[Provided passage]
=== Section Start ===
With Britain becoming more cashless, we’ve seen a rise in people using mobile payment apps instead of traditional wallets. So we explore the features of five well-known apps.
How do payment apps work?
Payment apps are quick and easy to use. Gone are the days of having to enter your card details every time you buy something online. All you need to do is download a payment app to your device from the App Store or Google Play. Then enter your card details (just the once) and you’re ready to go.
Some apps let you transfer money to and from your contacts using just their email address or mobile number. You can also make online purchases, in-app purchases, or contactless payments in-store. So next time you accidentally leave your bank card at home, there’s no need to fret. You’ll have a virtual wallet available on your phone.
When you buy something through an app, the money comes out of your bank account as normal. Depending on which app you use, a record is often kept of your transactions - much like a bank statement. So you can monitor your spending as you go.
=== Section End ===
[Collection entries]
=== Section Start ===
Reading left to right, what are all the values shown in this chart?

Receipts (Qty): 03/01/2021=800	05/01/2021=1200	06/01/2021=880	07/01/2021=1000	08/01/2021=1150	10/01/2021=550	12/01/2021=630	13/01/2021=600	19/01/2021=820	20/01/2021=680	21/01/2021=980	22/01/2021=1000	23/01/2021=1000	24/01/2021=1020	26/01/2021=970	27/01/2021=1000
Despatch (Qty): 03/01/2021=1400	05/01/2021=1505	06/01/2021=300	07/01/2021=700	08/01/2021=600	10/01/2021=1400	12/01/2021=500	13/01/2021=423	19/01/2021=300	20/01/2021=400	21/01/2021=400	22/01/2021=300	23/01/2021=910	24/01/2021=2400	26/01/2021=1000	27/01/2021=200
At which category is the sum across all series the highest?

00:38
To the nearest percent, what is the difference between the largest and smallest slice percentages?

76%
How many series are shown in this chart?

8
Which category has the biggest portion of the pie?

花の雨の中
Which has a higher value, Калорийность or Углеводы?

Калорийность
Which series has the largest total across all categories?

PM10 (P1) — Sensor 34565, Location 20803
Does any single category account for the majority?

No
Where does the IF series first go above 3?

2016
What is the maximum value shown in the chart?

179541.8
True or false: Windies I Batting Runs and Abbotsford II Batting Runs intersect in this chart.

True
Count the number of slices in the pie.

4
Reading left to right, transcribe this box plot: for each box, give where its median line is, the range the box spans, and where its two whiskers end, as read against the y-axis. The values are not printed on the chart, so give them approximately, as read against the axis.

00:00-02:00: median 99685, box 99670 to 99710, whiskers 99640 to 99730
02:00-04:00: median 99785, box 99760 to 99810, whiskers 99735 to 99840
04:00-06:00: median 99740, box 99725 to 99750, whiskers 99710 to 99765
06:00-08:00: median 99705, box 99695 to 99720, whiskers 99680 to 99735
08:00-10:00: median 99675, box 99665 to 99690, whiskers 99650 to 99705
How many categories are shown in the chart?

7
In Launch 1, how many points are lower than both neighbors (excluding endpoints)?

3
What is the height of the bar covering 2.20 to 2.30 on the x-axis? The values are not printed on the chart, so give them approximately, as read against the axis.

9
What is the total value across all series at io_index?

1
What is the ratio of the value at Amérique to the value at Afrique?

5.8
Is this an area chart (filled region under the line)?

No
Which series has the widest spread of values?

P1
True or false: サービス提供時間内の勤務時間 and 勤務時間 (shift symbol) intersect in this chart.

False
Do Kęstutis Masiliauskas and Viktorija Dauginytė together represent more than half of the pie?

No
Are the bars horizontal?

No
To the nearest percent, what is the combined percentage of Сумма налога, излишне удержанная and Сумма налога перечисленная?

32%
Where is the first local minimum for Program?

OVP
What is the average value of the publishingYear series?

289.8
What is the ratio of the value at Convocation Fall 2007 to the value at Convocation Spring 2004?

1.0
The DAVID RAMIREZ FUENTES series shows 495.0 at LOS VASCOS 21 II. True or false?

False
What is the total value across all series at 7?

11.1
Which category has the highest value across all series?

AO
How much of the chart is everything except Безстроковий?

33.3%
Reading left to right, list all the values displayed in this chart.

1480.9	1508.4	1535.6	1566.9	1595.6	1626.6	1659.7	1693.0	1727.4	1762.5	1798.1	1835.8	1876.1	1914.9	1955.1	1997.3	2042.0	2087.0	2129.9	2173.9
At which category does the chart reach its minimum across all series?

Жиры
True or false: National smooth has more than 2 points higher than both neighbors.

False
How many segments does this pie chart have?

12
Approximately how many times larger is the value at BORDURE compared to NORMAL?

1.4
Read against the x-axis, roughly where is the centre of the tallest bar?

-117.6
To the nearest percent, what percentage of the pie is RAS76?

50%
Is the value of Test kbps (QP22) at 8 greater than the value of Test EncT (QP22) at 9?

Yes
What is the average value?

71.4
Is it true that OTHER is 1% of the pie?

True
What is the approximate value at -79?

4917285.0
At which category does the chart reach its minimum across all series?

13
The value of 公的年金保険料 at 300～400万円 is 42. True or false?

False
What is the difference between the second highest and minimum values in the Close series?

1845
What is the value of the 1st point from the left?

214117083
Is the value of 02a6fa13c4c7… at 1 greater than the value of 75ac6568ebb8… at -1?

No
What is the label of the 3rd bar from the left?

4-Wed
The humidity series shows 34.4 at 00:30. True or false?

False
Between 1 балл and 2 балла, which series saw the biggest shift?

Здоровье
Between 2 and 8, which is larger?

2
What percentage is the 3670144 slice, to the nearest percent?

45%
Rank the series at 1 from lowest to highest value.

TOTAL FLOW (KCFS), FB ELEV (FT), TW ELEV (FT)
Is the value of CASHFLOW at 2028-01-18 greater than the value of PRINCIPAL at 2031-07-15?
=== Section End ===
[What this task involves]
Quote the text on mobile payment apps word for word, from "How do payment" to "on your phone.". The lines have no connection to the text about mobile payment apps.

[Response below]
How do payment apps work?
Payment apps are quick and easy to use. Gone are the days of having to enter your card details every time you buy something online. All you need to do is download a payment app to your device from the App Store or Google Play. Then enter your card details (just the once) and you’re ready to go.
Some apps let you transfer money to and from your contacts using just their email address or mobile number. You can also make online purchases, in-app purchases, or contactless payments in-store. So next time you accidentally leave your bank card at home, there’s no need to fret. You’ll have a virtual wallet available on your phone.